Although only a few inches in size, the delta smelt (Hypomesus transpacificus) has become a topic of intense debate in water-scarce California. When the United States Fish and Wildlife Service (FWS or Service) determined that these small fish were a threatened species in 2005, the Service invoked the significant protections of § 7 of the Endangered Species Act (ESA)[1] and water agencies that managed the delta smelt’s habit were suddenly precluded from diverting water in ways that could negatively affect the fish.

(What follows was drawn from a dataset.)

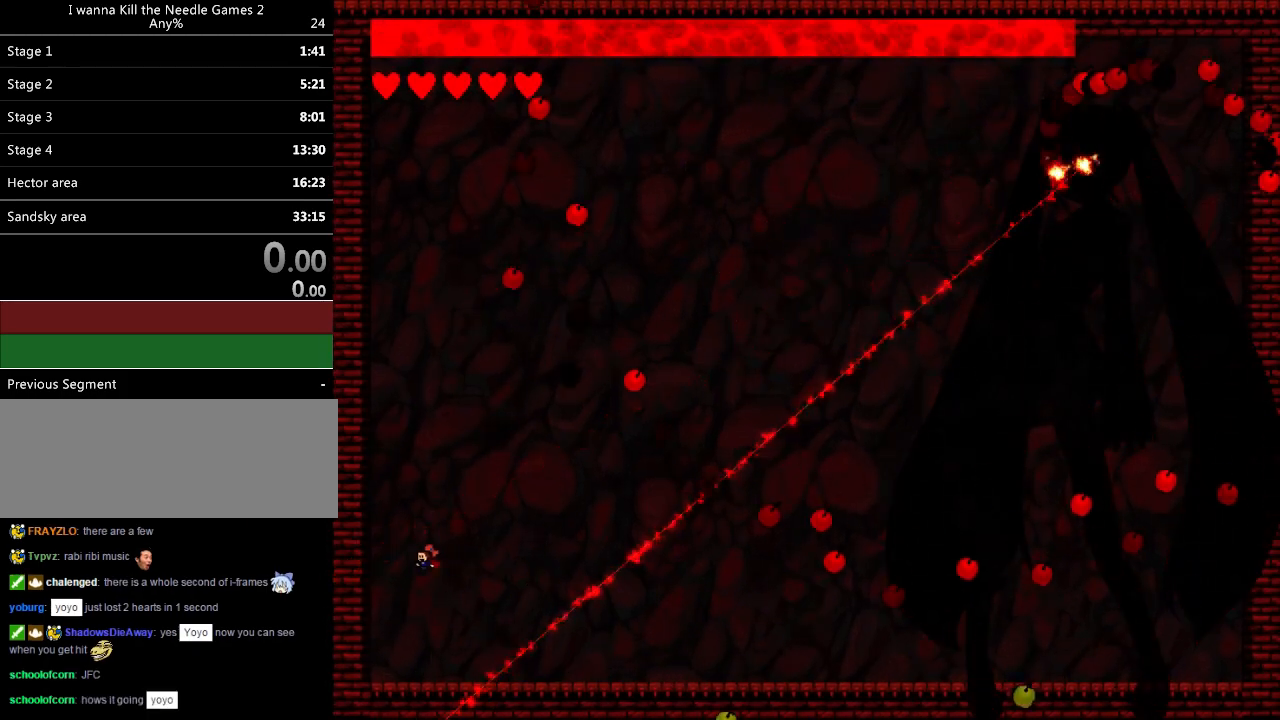
{"keys": [], "events": [[380, "left", "up"]]}
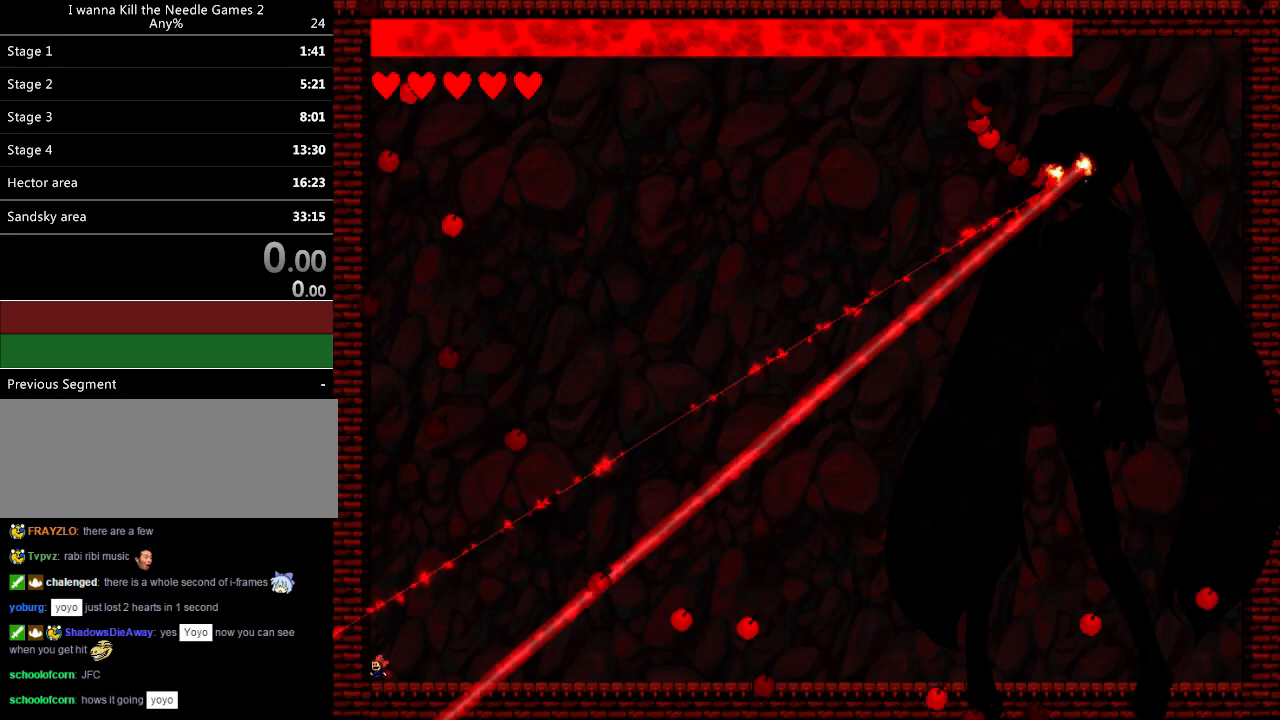
{"keys": ["right"], "events": [[200, "right", "down"], [340, "right", "up"], [440, "right", "down"]]}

The rivers that flow into the delta provide water to around two-thirds of Californians and large amounts of farmland.[2] FWS’s determination that the diversions would endanger the delta smelt and were therefore prohibited was criticized as “put[ting] fish above the needs of millions of Californians.”[3] When the cutback in water diversions began, farmers who had depended on the diversions were forced to institute alternative methods, including abandoning fertile land.[4] The problem was exacerbated by the fact that there was no other source of water in the region to irrigate the fields.[5] As of 2010, estimates suggested that there had been $2.2 billion in agricultural losses as a result of the decrease in water diversions. [6]

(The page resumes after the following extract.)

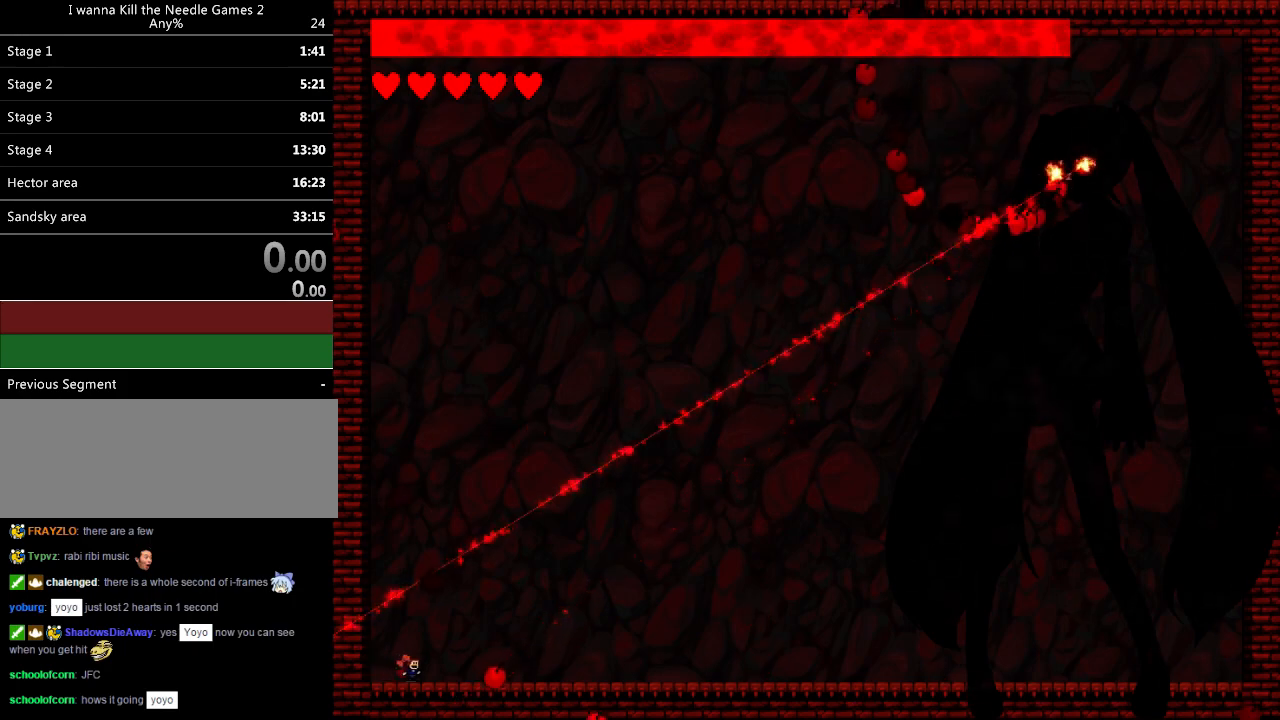
{"keys": ["down", "right"], "events": [[40, "right", "up"], [240, "right", "down"], [300, "down", "down"]]}
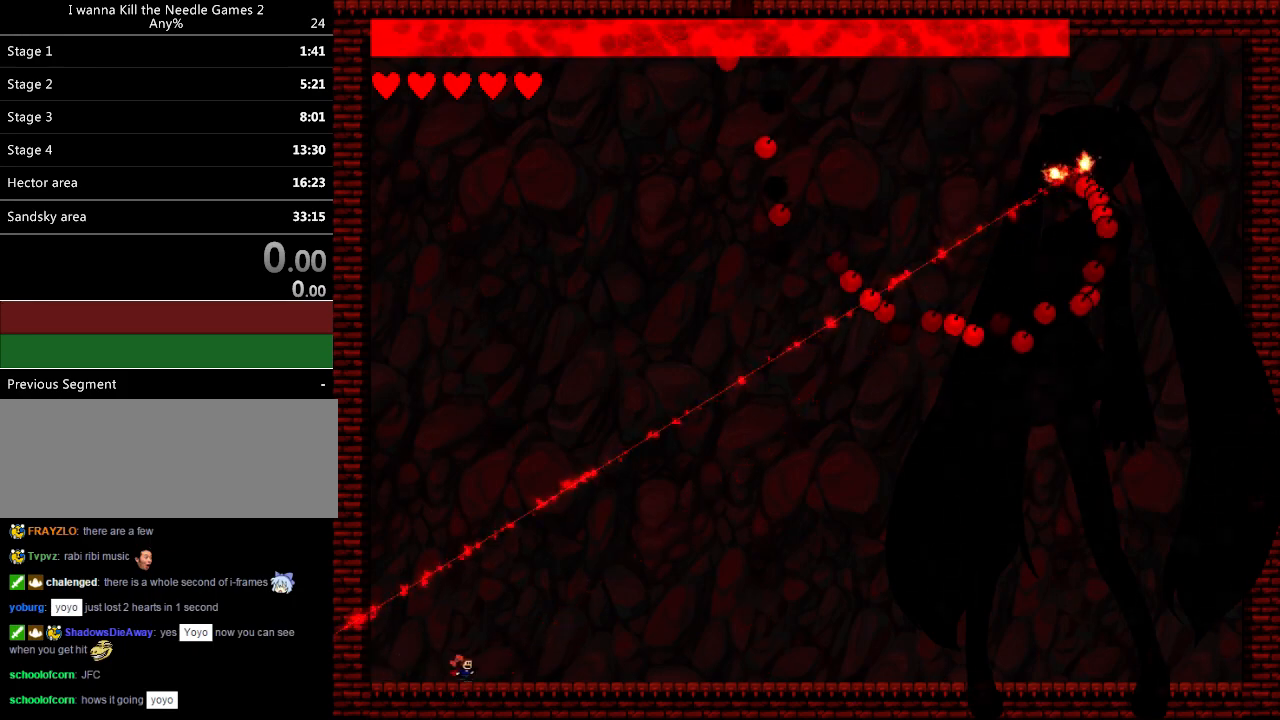
{"keys": ["down", "right"], "events": []}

FWS proposed Reasonable and Prudent Alternatives (RPAs) that would allow the water diversions to continue, but even those required that the diversions to be limited to protect the delta smelt.[7] According to the plaintiffs, this alternative failed to resolve the water supply problems for farmers who had previously relied on water diversions from the agency.[8] As a result, various water agencies and farmers challenged the Service’s decision in the case San Luis and Delta-Mendota Water Authority v. Jewell.[9]

Because of conflicts like those at issue in San Luis, the ESA has been a source of contention, with environmental groups, private parties, and the courts debating the propriety of protecting endangered species at the expense of economic development. On one end of the spectrum, the Supreme Court held in Tennessee Valley Authority v. Hill (TVA)[10] that economic considerations are not relevant to Reasonable and Prudent Alternative (RPA) determinations.[11] Alternatively, the Fourth Circuit has held that economic considerations must be included in the analysis of RPAs.[12] In San Luis the Ninth Circuit adhered to the holding of TVA and held that the consideration of economic effects on private parties was inappropriate for an RPA analysis.[13]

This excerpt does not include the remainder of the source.